+++ Given text +++

With Easter came the start of a week-long warmup, a dramatic shrinking of snowbanks, the opening of some smaller ponds, free flowing rivers and streams, and narrow bands of open water along the edges of some larger lakes. Herons now seem to be in all these places; even in roadside drainage ditches. As proof that spawning fish will migrate through these ditches from lakes to shallow ponds, while driving by I saw a heron standing immobile in a ditch, a panfish-sized victim clamped in its bill and about to become a lump passing down the heron’s long, serpentine neck.
Even more dependent on open water are ducks, geese and swans. When my travels take me over a bridge spanning one of several area rivers, or past another vantage point near open water, I keep an eye on the rear-view mirror for following traffic, and a finger ready to punch the vehicle’s flasher button, so I can safely pull over and scan the water for birds with binoculars. Following the post-Easter week of unseasonably warm weather, waterfowl seemed to be everywhere. There were goldeneye ducks on the Crow Wing River, a raft of several hundred ducks, geese and swans—even a dozen pelicans—on a backwater of the Gull River, ringnecks and wood ducks on a nearby pond that was just freed of its ice, and waterfowl any place open water could be found.
Songbird migrants, too. Before the weekend snow event, a band of jet-black, yellow-eyed male grackles were engaged in serious territorial and courtship combat in the yard. I also spotted my first warbler of the season—a yellow-rumped warbler—the first of many varieties that will soon be passing through. Most warblers feed heavily—even primarily—on insects, one reason they are not typical holdover bird feeder neighbor residents during our winters. As evidence that this warbler’s insect-driven timing was good, we experienced the season’s first episode of windshield-smashed insects, at dusk on Friday as my wife and I returned from an out-of-town visit.
Minnesotans are all too familiar with weather-related disappointments that often accompany our transition from winter to spring. But if the recent arrival of dozens of migratory birds is any indication, the latest installment of winter will soon be banished permanently.

+++ Available data +++

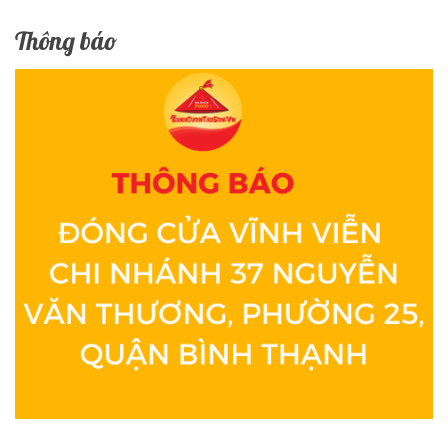
Thông báo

+++

> Exercise prompt
Repeat word for word the stretch of the text on spring bird migration that runs from "Songbird migrants, too." up to and including "an out-of-town visit.".

> Answer section
Songbird migrants, too. Before the weekend snow event, a band of jet-black, yellow-eyed male grackles were engaged in serious territorial and courtship combat in the yard. I also spotted my first warbler of the season—a yellow-rumped warbler—the first of many varieties that will soon be passing through. Most warblers feed heavily—even primarily—on insects, one reason they are not typical holdover bird feeder neighbor residents during our winters. As evidence that this warbler’s insect-driven timing was good, we experienced the season’s first episode of windshield-smashed insects, at dusk on Friday as my wife and I returned from an out-of-town visit.